Given a complex number $a + bi$, you can graph it in Cartesian coordinates as (a,b).  So, you can show that the magnitude (or absolute value) $(a^2 + b^2)$ of the products is equal to the product of the magnitudes. In other words, the distance from the center to $(a + bi)$ * the distance from the center to $(c + di)$ = the distance to $(a + bi)(c + di)$.  A complex number can also be expressed in polar coordinates, because $a = r\cos(\theta)$ and $b = i * r\sin(\theta)$, so the angle is $\arctan(\frac{b}{a})$. By multiplying two complex numbers you can see the angle is added. So, $a + bi$ becomes $r(\cos(\theta) + i\sin(\theta))$, which is written as $rcis(\theta)$. 

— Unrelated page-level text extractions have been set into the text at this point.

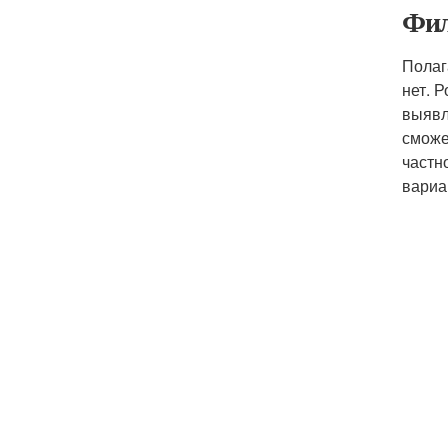
Фил
Полаг
нет. 
выявл
сможе
частн
вариа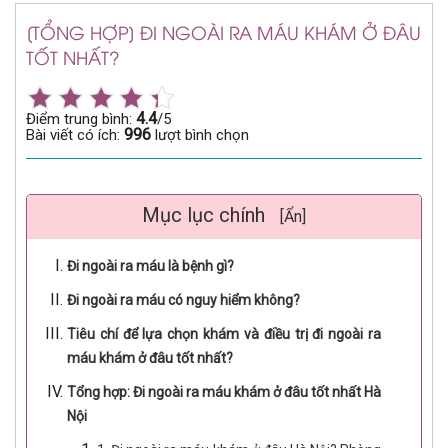
[TỔNG HỢP] ĐI NGOÀI RA MÁU KHÁM Ở ĐÂU
TỐT NHẤT?
4.4
Điểm trung bình:
/5
996
Bài viết có ích:
lượt bình chọn
Mục lục chính
[Ẩn]
Đi ngoài ra máu là bệnh gì?
Đi ngoài ra máu có nguy hiểm không?
Tiêu chí để lựa chọn khám và điều trị đi ngoài ra
máu khám ở đâu tốt nhất?
Tổng hợp: Đi ngoài ra máu khám ở đâu tốt nhất Hà
Nội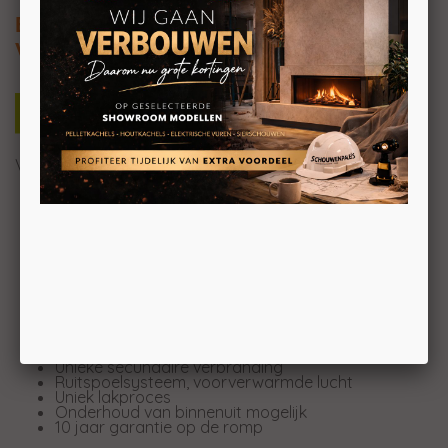
Barbas BOX 20 75
Vrijstaande houtkachel
Vrijstaande houtkachel
Met of zonder houtopslagmodule
Moderne pijp in dezelfde kleur tot 195 cm
Schoorsteenaansluiting boven of achter
Plateau in samenspraak met dealer
Open en gesloten verbranding mogelijk
Beton keramisch interieur met wapening
Nieuw ontworpen sluiting
Keramische koordafdichting
Volledig afgelaste verbrandingskamer
Staaldikte en -kwaliteit
Stalen stookrooster 8 mm
Unieke secundaire verbranding
Ruitspoelsysteem, voorverwarmde lucht
Uniek lakproces
Onderhoud van binnenuit mogelijk
10 jaar garantie op de romp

De Moivre's Theorem: $$\dfrac{1}{rcis(\theta)} = \frac{1}{r}cis(-\theta)$$ $$(rcis(\theta))^n = r^n cis(n\theta)$$ $$r_1cis(\theta_1) \cdot r_2cis(\theta_2) = r_1r_2cis(\theta_1 + \theta_2)$$ $$\dfrac{r_1cis(\theta_1)}{r_2cis(\theta_2)} = \dfrac{r_1}{r_2}\cdot cis(\theta_1 - \theta_2)$$ To find the nth root of a complex number, you do a similar thing to the power rule:  $$r^\frac{1}{n} * cis(\dfrac{\theta + 360k}{n}), \text{ with k being all integers from } [0, n-1]$$ Another way to verify this is using this equality. $$e^{i\theta} = cis(\theta)$$ $$\dfrac{1}{rcis(\theta)} = \frac{1}{re^{i\theta}} = \frac{1}{r}e^{-i\theta} = \boxed{\frac{1}{r}cis(-\theta)}$$ $$(r cis(\theta))^n = \left(re^{i\theta}\right)^n = r^ne^{in\theta} = \boxed{r^ncis(n\theta)}$$ $$r_1cis(\theta_1) \cdot r_2cis(\theta_2) = r_1e^{i\theta_1}\cdot r_2e^{i\theta_2} = r_1r_2e^{i\left(\theta_1 + \theta_2\right)} = \boxed{r_1r_2cis(\theta_1 + \theta_2)}$$ $$\dfrac{r_1cis(\theta_1)}{r_2cis(\theta_2)} = \dfrac{r_1e^{i\theta_1}}{r_2e^{i\theta_2}} = \dfrac{r_1}{r_2}e^{i\left(\theta_1 - \theta_2\right)} = \boxed{\dfrac{r_1}{r_2}\cdot cis(\theta_1 - \theta_2)}$$